本研究は、日本学術振興会科学研究費助成事業(23H02453 [横山]、20K06514 [岸川])、武田科学振興財団 [横山]、AMED創薬等ライフサイエンス研究支援基盤事業(BINDS)の支援を受けて行われました。


<用語解説>


1). ATP (adenosine triphosphate)
様々な生体反応にエネルギー源として使われるため、細胞のエネルギー通貨とも呼ばれる。ヒトをはじめ多くの生物では、ATP合成のほとんどはATP合成酵素によって担われている。


2). ATP合成酵素 (ATP synthase)
ATPの合成を担うタンパク質。真核生物の場合、ミトコンドリア内膜、細菌の場合は細胞膜に存在する。膜に埋まった部分で、生体膜内外に形成されたpH差を回転に変換し、膜から突き出た部分で回転力を使ってATPを合成する(図1)。回転によって反応を行うため、回転分子モーターとも呼ばれる。今回の研究では、V/A-ATPaseとよばれるATP合成酵素を材料とした。安定であり、構造解析に適した試料である。

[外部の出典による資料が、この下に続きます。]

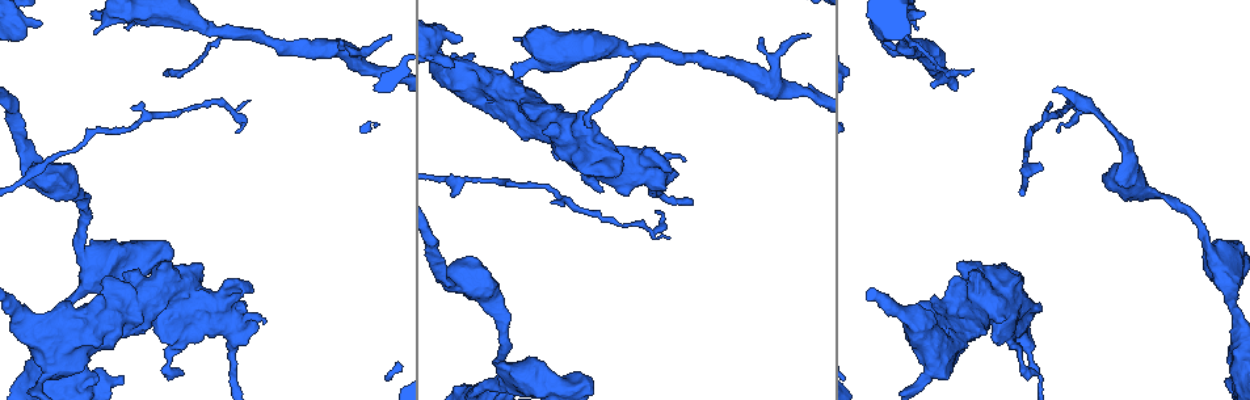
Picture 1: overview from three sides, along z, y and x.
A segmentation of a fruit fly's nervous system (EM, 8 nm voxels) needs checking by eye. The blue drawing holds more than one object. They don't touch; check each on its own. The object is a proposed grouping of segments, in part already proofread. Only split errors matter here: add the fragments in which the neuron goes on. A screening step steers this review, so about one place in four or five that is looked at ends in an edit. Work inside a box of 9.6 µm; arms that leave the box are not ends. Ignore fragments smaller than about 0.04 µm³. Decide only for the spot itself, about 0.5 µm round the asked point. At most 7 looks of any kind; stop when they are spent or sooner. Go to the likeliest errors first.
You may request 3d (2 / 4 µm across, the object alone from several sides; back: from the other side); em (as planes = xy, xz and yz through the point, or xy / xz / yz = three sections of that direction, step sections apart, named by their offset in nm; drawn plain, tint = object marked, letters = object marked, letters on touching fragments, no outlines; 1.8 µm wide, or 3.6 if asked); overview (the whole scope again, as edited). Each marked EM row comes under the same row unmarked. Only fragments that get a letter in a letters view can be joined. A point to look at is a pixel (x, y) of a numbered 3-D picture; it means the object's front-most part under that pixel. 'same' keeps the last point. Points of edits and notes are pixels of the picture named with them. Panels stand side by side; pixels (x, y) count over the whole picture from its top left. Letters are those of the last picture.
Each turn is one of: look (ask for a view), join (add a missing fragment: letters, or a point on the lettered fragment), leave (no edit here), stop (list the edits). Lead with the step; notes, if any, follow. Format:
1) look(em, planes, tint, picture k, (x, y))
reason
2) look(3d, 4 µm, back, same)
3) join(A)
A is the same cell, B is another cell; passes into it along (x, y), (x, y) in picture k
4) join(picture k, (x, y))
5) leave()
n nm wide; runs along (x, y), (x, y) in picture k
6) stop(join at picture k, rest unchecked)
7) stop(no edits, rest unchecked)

look(3d, 4 µm, picture 1, (1038, 374))
free end

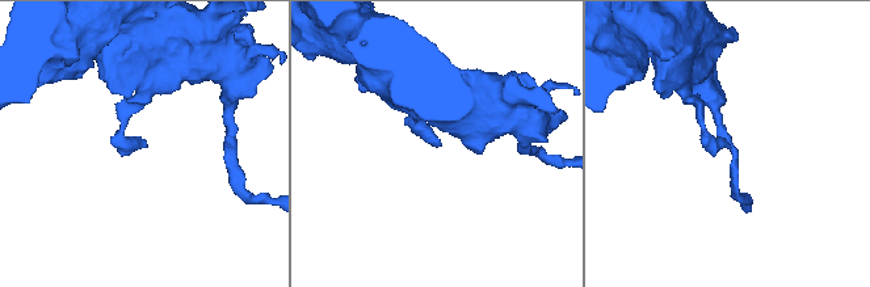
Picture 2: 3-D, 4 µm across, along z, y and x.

3). 膜タンパク質 (Membrane proteins)
その一部、または全体が生体膜の中に埋まっているタンパク質。細胞内外の情報伝達や物質の輸送などに関わる。タンパク質全体の約3割が膜タンパク質である。


4). クライオ電子顕微鏡法 (cryo electron microscopy)
急速凍結したタンパク質などの生体試料に電子線を照射し、透過型電子顕微鏡を用いて試料の観察を行う。得られた2次元像から画像解析により、3次元再構成を行い、生体分子の立体構造を決定する。


【研究に関するお問い合わせ先】
京都産業大学 生命科学部 教授 横山 謙(よこやま けん)

高輝度光科学研究センター 回折・散乱推進室
主幹研究員・コーディネーター 重松 秀樹(しげまつ ひでき)

大阪大学 超高圧電子顕微鏡センター
教授 光岡 薫(みつおか かおる)

京都工芸繊維大学 応用生物学系
准教授 岸川 淳一(きしかわ じゅんいち)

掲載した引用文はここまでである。